S’exprimant vendredi dernier, lors d’un point de presse en perspective du Forum de Dakar sur la paix et la sécurité qui se tient en octobre 2022, Aissata Tall Sall ministre sénégalaise des Affaires étrangères a encore évoqué la Force commune africaine en attente.

« Nous avons à l’Union africaine ce qu’on appelle une force africaine en attente mais il faut deux choses pour que cette force marche : des hommes et des financement », at-elle fait savoir, appelant les Etats à reagir pour l’ Opérationnalité de cette force qui sera en premier plan pour restaurer la paix et de la sécurité dans les Etats africains en cas de conflits.

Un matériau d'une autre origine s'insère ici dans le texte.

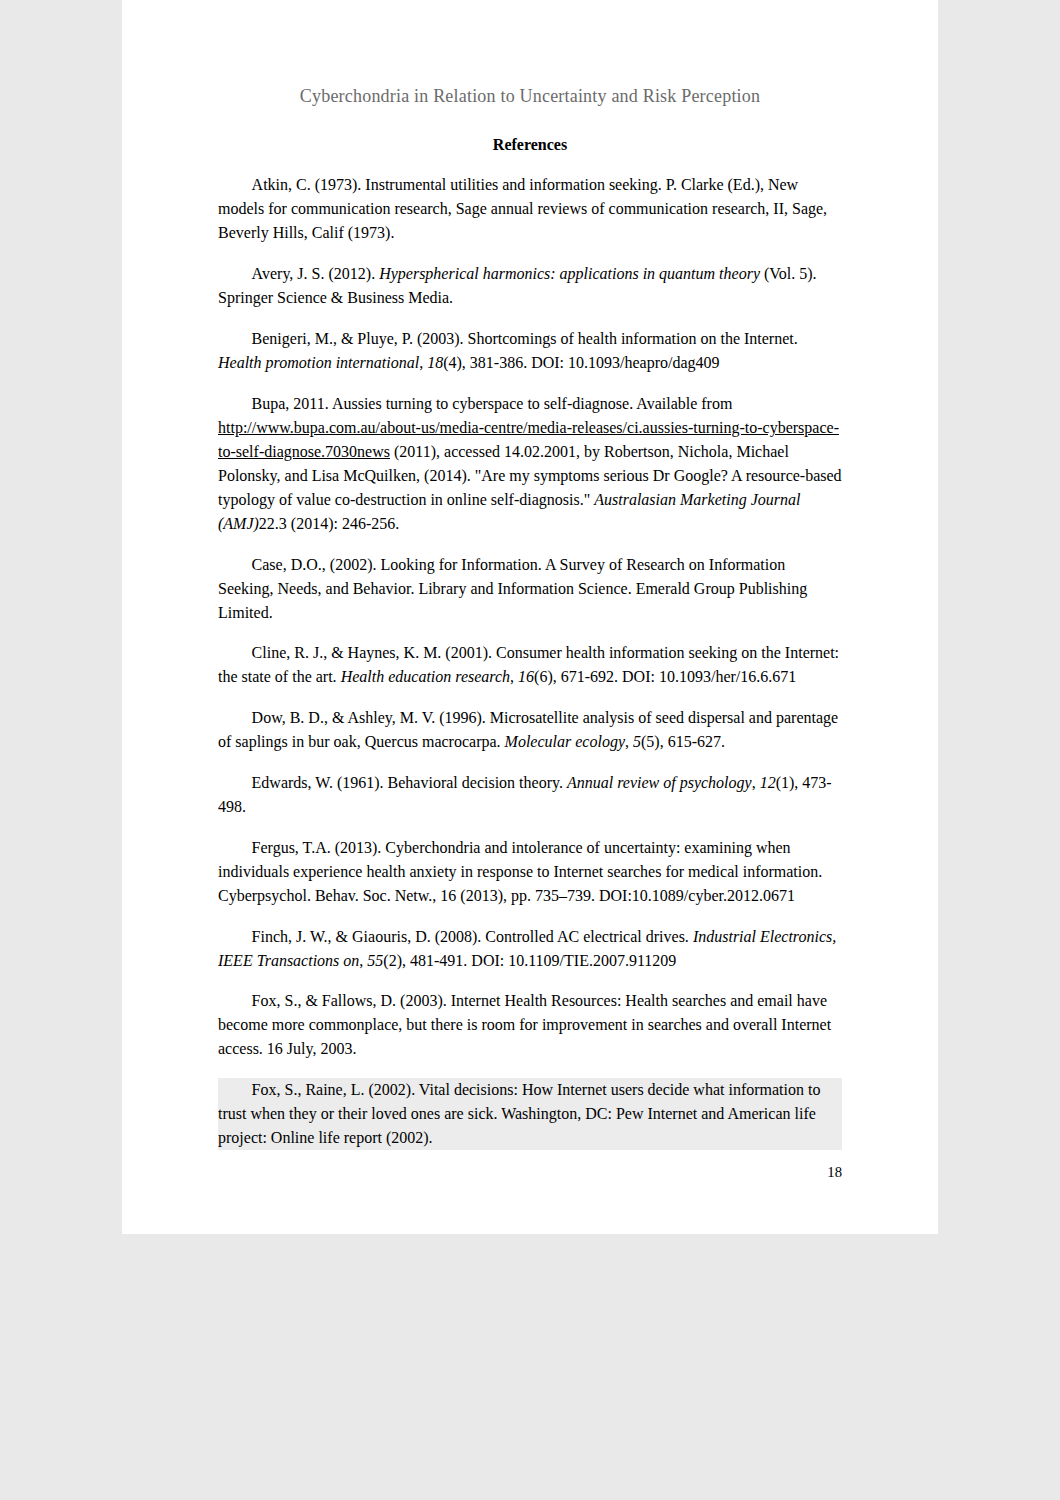Cyberchondria in Relation to Uncertainty and Risk Perception
References
Atkin, C. (1973). Instrumental utilities and information seeking. P. Clarke (Ed.), New models for communication research, Sage annual reviews of communication research, II, Sage, Beverly Hills, Calif (1973).
Avery, J. S. (2012). Hyperspherical harmonics: applications in quantum theory (Vol. 5). Springer Science & Business Media.
Benigeri, M., & Pluye, P. (2003). Shortcomings of health information on the Internet. Health promotion international, 18(4), 381-386. DOI: 10.1093/heapro/dag409
Bupa, 2011. Aussies turning to cyberspace to self-diagnose. Available from http://www.bupa.com.au/about-us/media-centre/media-releases/ci.aussies-turning-to-cyberspace-to-self-diagnose.7030news (2011), accessed 14.02.2001, by Robertson, Nichola, Michael Polonsky, and Lisa McQuilken, (2014). "Are my symptoms serious Dr Google? A resource-based typology of value co-destruction in online self-diagnosis." Australasian Marketing Journal (AMJ) 22.3 (2014): 246-256.
Case, D.O., (2002). Looking for Information. A Survey of Research on Information Seeking, Needs, and Behavior. Library and Information Science. Emerald Group Publishing Limited.
Cline, R. J., & Haynes, K. M. (2001). Consumer health information seeking on the Internet: the state of the art. Health education research, 16(6), 671-692. DOI: 10.1093/her/16.6.671
Dow, B. D., & Ashley, M. V. (1996). Microsatellite analysis of seed dispersal and parentage of saplings in bur oak, Quercus macrocarpa. Molecular ecology, 5(5), 615-627.
Edwards, W. (1961). Behavioral decision theory. Annual review of psychology, 12(1), 473-498.
Fergus, T.A. (2013). Cyberchondria and intolerance of uncertainty: examining when individuals experience health anxiety in response to Internet searches for medical information. Cyberpsychol. Behav. Soc. Netw., 16 (2013), pp. 735–739. DOI:10.1089/cyber.2012.0671
Finch, J. W., & Giaouris, D. (2008). Controlled AC electrical drives. Industrial Electronics, IEEE Transactions on, 55(2), 481-491. DOI: 10.1109/TIE.2007.911209
Fox, S., & Fallows, D. (2003). Internet Health Resources: Health searches and email have become more commonplace, but there is room for improvement in searches and overall Internet access. 16 July, 2003.
Fox, S., Raine, L. (2002). Vital decisions: How Internet users decide what information to trust when they or their loved ones are sick. Washington, DC: Pew Internet and American life project: Online life report (2002).
18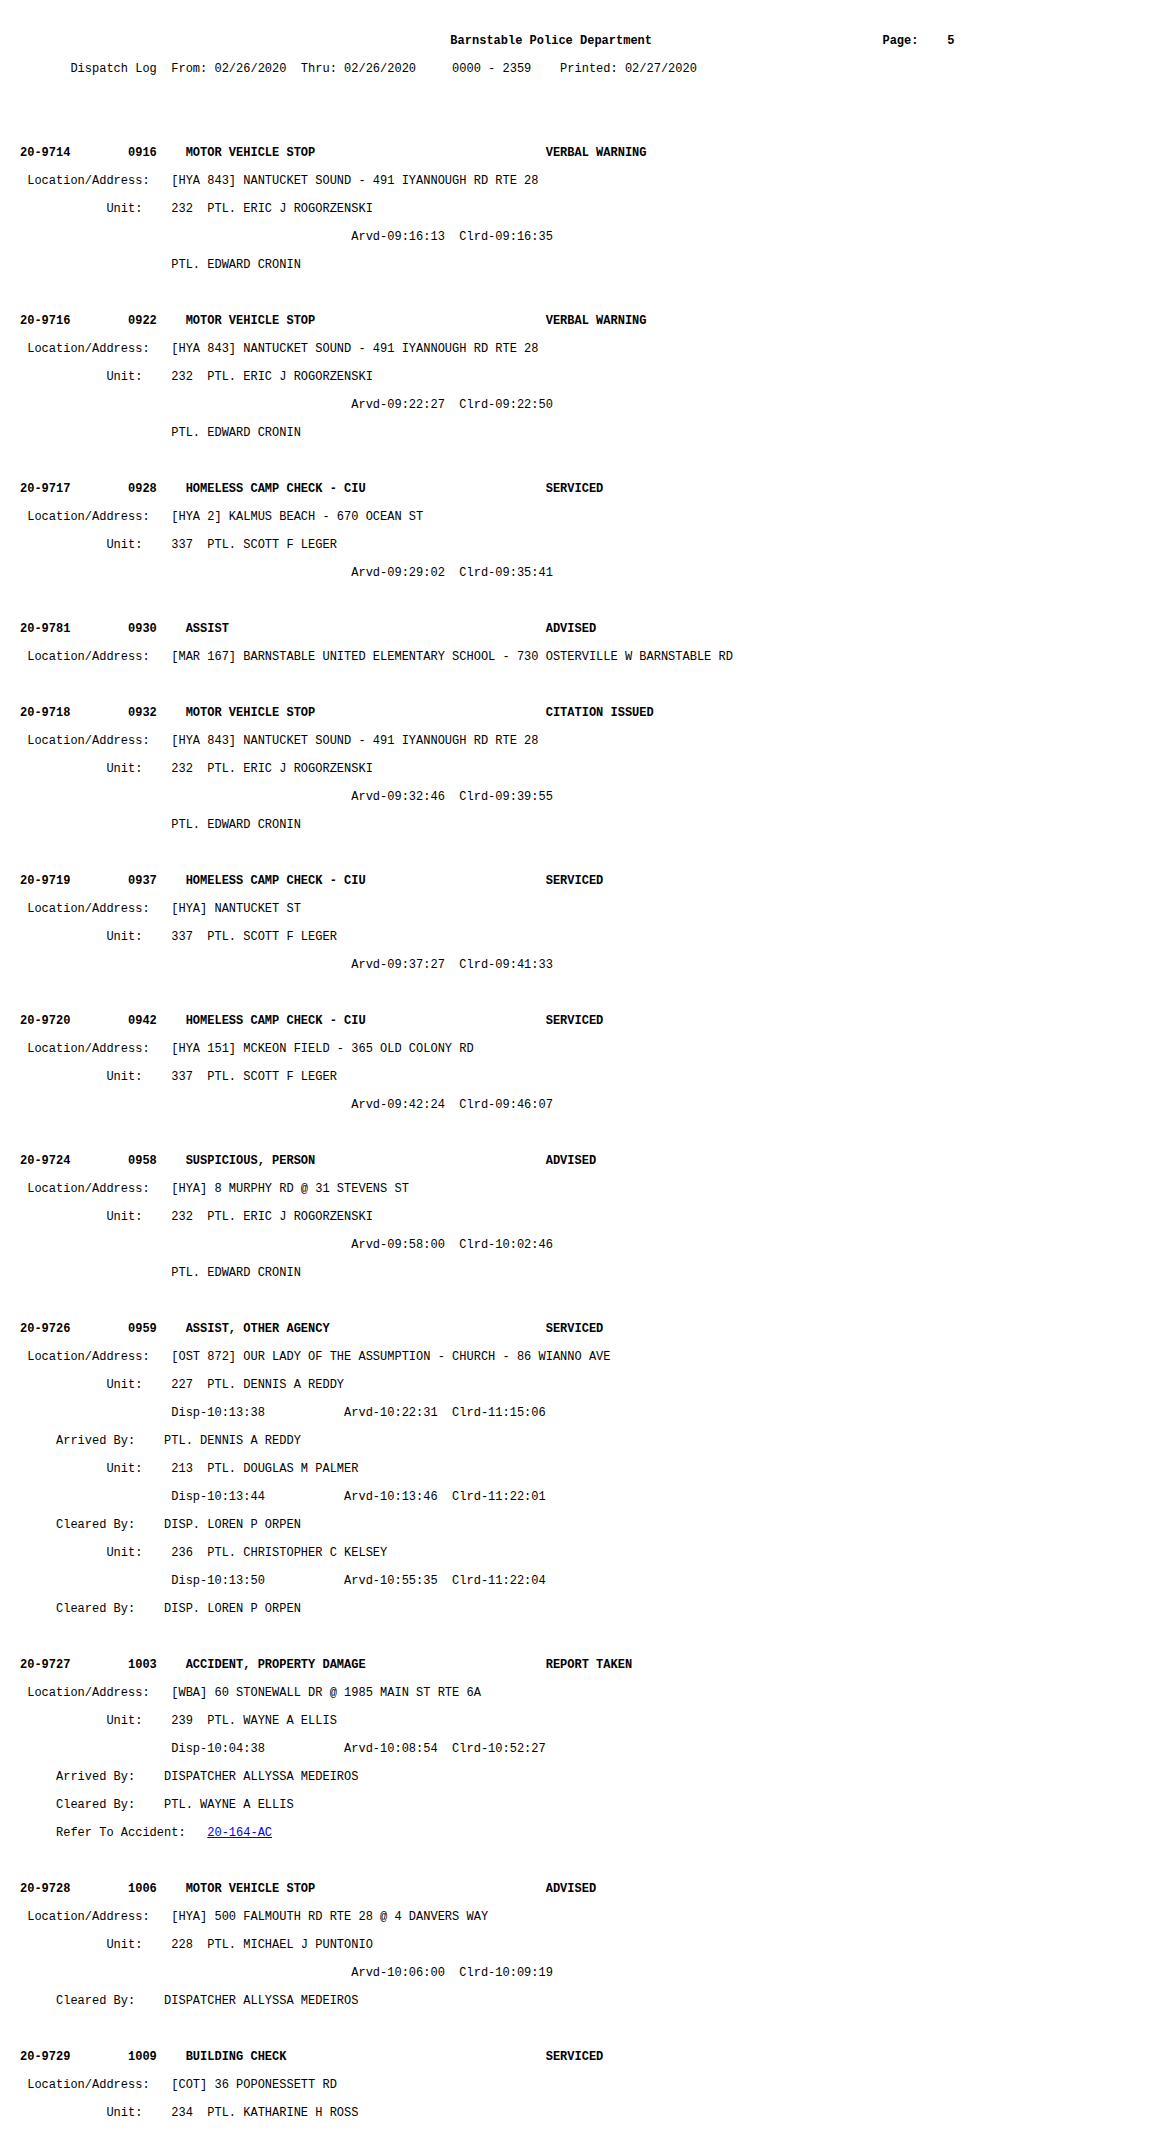Barnstable Police Department Page: 5
Dispatch Log From: 02/26/2020 Thru: 02/26/2020 0000 - 2359 Printed: 02/27/2020
20-9714 0916 MOTOR VEHICLE STOP VERBAL WARNING
Location/Address: [HYA 843] NANTUCKET SOUND - 491 IYANNOUGH RD RTE 28
Unit: 232 PTL. ERIC J ROGORZENSKI
Arvd-09:16:13 Clrd-09:16:35
PTL. EDWARD CRONIN
20-9716 0922 MOTOR VEHICLE STOP VERBAL WARNING
Location/Address: [HYA 843] NANTUCKET SOUND - 491 IYANNOUGH RD RTE 28
Unit: 232 PTL. ERIC J ROGORZENSKI
Arvd-09:22:27 Clrd-09:22:50
PTL. EDWARD CRONIN
20-9717 0928 HOMELESS CAMP CHECK - CIU SERVICED
Location/Address: [HYA 2] KALMUS BEACH - 670 OCEAN ST
Unit: 337 PTL. SCOTT F LEGER
Arvd-09:29:02 Clrd-09:35:41
20-9781 0930 ASSIST ADVISED
Location/Address: [MAR 167] BARNSTABLE UNITED ELEMENTARY SCHOOL - 730 OSTERVILLE W BARNSTABLE RD
20-9718 0932 MOTOR VEHICLE STOP CITATION ISSUED
Location/Address: [HYA 843] NANTUCKET SOUND - 491 IYANNOUGH RD RTE 28
Unit: 232 PTL. ERIC J ROGORZENSKI
Arvd-09:32:46 Clrd-09:39:55
PTL. EDWARD CRONIN
20-9719 0937 HOMELESS CAMP CHECK - CIU SERVICED
Location/Address: [HYA] NANTUCKET ST
Unit: 337 PTL. SCOTT F LEGER
Arvd-09:37:27 Clrd-09:41:33
20-9720 0942 HOMELESS CAMP CHECK - CIU SERVICED
Location/Address: [HYA 151] MCKEON FIELD - 365 OLD COLONY RD
Unit: 337 PTL. SCOTT F LEGER
Arvd-09:42:24 Clrd-09:46:07
20-9724 0958 SUSPICIOUS, PERSON ADVISED
Location/Address: [HYA] 8 MURPHY RD @ 31 STEVENS ST
Unit: 232 PTL. ERIC J ROGORZENSKI
Arvd-09:58:00 Clrd-10:02:46
PTL. EDWARD CRONIN
20-9726 0959 ASSIST, OTHER AGENCY SERVICED
Location/Address: [OST 872] OUR LADY OF THE ASSUMPTION - CHURCH - 86 WIANNO AVE
Unit: 227 PTL. DENNIS A REDDY
Disp-10:13:38 Arvd-10:22:31 Clrd-11:15:06
Arrived By: PTL. DENNIS A REDDY
Unit: 213 PTL. DOUGLAS M PALMER
Disp-10:13:44 Arvd-10:13:46 Clrd-11:22:01
Cleared By: DISP. LOREN P ORPEN
Unit: 236 PTL. CHRISTOPHER C KELSEY
Disp-10:13:50 Arvd-10:55:35 Clrd-11:22:04
Cleared By: DISP. LOREN P ORPEN
20-9727 1003 ACCIDENT, PROPERTY DAMAGE REPORT TAKEN
Location/Address: [WBA] 60 STONEWALL DR @ 1985 MAIN ST RTE 6A
Unit: 239 PTL. WAYNE A ELLIS
Disp-10:04:38 Arvd-10:08:54 Clrd-10:52:27
Arrived By: DISPATCHER ALLYSSA MEDEIROS
Cleared By: PTL. WAYNE A ELLIS
Refer To Accident: 20-164-AC
20-9728 1006 MOTOR VEHICLE STOP ADVISED
Location/Address: [HYA] 500 FALMOUTH RD RTE 28 @ 4 DANVERS WAY
Unit: 228 PTL. MICHAEL J PUNTONIO
Arvd-10:06:00 Clrd-10:09:19
Cleared By: DISPATCHER ALLYSSA MEDEIROS
20-9729 1009 BUILDING CHECK SERVICED
Location/Address: [COT] 36 POPONESSETT RD
Unit: 234 PTL. KATHARINE H ROSS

In a message published on the occasion of the journée africaine, the president of the commission of the AU, Moussa Faki Mahamat said that the fight against terrorism is high on the list of priorities and that it has negative impacts on them. autres sectors de développement du continent.


Seulement une partie des dépêches, que l’Agence Anadolu diffuse à ses abonnés via le Système de Diffusion interne (HAS), est diffusone sur le site de l’AA, de manière résumé. Contactez-nous s’il vous plaît pour vous abonner.